# INSTRUCTIONS TO FOLLOW:
Each line below from the one containing "left eye: (504, 350)" through the one containing "left back paw: (766, 544)" should be output exactly as it stands, and no other line should appear.

# SOURCE RECORDS:
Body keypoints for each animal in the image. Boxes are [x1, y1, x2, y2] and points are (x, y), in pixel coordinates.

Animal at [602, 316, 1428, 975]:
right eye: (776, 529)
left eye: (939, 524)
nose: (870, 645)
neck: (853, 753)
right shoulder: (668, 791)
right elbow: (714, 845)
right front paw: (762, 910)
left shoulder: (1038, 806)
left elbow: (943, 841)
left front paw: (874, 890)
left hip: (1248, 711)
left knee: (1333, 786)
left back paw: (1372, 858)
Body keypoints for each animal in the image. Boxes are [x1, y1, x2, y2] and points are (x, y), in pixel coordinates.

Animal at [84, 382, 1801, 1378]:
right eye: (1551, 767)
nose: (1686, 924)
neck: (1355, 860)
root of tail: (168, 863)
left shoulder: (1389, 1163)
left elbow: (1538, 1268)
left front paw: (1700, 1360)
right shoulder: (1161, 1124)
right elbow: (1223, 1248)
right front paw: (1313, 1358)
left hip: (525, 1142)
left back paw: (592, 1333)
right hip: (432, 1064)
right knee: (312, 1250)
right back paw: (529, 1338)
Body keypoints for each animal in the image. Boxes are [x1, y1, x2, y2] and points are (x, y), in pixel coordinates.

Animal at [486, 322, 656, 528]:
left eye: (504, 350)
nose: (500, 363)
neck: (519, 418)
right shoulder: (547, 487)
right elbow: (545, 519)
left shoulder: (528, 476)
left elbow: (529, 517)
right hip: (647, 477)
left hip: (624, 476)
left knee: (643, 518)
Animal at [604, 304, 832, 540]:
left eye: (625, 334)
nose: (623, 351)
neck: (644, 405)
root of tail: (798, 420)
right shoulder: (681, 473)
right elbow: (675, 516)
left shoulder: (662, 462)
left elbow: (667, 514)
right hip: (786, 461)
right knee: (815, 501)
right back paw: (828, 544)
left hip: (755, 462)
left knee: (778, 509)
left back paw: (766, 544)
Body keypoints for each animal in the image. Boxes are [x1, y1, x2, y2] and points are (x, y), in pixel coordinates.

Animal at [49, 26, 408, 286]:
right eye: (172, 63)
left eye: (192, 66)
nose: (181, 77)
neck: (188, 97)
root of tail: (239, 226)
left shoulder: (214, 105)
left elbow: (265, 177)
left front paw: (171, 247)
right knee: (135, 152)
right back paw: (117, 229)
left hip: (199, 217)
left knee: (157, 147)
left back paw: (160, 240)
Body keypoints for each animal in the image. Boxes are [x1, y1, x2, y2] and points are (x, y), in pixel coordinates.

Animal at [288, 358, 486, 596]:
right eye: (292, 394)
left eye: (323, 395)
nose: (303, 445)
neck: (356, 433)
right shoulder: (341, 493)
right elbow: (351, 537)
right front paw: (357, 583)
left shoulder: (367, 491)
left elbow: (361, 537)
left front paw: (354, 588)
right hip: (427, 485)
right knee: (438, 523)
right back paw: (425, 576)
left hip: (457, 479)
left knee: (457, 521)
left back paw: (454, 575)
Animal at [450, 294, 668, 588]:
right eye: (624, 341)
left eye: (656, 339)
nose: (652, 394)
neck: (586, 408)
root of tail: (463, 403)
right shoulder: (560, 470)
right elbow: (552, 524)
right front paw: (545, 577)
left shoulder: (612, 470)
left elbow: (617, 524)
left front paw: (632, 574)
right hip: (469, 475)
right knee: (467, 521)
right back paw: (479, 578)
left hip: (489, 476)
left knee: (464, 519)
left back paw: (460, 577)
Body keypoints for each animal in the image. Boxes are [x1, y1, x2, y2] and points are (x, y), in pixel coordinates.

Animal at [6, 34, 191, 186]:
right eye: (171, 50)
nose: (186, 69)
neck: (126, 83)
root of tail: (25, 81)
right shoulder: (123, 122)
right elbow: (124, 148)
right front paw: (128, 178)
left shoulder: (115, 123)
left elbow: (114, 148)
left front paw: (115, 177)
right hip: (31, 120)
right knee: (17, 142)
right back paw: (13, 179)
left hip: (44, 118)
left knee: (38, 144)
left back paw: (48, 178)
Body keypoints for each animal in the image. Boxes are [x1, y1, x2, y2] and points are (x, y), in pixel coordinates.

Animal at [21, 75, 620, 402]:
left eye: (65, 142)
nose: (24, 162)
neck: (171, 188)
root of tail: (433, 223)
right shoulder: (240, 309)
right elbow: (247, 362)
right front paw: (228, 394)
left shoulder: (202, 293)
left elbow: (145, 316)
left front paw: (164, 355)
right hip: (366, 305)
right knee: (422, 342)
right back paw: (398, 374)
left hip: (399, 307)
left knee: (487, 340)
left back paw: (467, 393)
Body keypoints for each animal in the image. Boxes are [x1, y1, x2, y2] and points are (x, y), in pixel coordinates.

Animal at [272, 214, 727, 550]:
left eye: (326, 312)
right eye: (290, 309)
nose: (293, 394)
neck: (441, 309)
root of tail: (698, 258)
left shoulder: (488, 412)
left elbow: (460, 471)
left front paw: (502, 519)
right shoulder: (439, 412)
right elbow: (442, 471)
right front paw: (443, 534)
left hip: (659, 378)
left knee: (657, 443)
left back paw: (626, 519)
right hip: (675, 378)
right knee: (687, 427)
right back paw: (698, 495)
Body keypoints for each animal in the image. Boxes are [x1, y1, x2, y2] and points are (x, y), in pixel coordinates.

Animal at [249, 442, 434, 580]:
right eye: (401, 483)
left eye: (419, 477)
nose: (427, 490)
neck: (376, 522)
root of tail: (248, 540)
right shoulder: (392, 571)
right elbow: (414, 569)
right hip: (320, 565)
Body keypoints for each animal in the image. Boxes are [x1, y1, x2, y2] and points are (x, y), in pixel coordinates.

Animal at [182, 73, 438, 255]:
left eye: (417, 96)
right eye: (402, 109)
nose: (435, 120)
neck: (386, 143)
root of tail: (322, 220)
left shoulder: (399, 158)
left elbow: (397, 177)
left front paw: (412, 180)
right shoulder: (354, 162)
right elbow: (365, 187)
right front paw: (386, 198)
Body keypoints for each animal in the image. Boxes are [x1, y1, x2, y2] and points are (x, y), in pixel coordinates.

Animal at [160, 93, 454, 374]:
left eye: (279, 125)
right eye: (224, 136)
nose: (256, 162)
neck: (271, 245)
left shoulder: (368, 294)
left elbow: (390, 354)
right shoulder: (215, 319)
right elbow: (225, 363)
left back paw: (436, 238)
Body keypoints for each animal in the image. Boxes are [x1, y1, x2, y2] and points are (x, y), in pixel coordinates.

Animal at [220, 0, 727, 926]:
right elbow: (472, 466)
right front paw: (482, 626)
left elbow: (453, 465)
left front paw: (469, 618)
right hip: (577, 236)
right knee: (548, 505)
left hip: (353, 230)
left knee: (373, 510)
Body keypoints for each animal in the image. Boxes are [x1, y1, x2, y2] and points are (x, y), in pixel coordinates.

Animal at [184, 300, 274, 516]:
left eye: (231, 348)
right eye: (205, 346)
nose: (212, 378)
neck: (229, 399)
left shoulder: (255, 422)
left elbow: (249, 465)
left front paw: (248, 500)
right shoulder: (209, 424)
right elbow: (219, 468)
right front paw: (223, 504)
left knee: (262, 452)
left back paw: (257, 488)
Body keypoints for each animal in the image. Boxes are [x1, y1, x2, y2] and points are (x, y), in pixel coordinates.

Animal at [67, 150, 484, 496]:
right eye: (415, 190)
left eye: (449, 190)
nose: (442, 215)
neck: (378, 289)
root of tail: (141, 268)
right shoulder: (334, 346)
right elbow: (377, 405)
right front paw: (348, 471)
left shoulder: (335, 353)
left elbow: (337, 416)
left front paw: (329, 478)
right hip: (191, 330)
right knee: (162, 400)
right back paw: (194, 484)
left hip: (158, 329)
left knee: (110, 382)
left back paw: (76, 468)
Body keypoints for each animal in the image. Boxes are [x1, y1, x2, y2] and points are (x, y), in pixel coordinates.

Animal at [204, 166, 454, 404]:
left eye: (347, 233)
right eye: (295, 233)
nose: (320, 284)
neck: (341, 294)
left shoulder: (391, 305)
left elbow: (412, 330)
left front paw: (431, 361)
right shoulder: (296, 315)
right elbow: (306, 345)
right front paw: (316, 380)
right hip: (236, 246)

# EXERCISE ANSWER:
left eye: (504, 350)
nose: (500, 363)
neck: (519, 418)
right shoulder: (547, 487)
right elbow: (545, 519)
left shoulder: (528, 476)
left elbow: (529, 517)
right hip: (647, 477)
left hip: (624, 476)
left knee: (643, 518)
Animal at [604, 304, 832, 540]:
left eye: (625, 334)
nose: (623, 351)
neck: (644, 405)
root of tail: (798, 420)
right shoulder: (681, 473)
right elbow: (675, 516)
left shoulder: (662, 462)
left elbow: (667, 514)
right hip: (786, 461)
right knee: (815, 501)
right back paw: (828, 544)
left hip: (755, 462)
left knee: (778, 509)
left back paw: (766, 544)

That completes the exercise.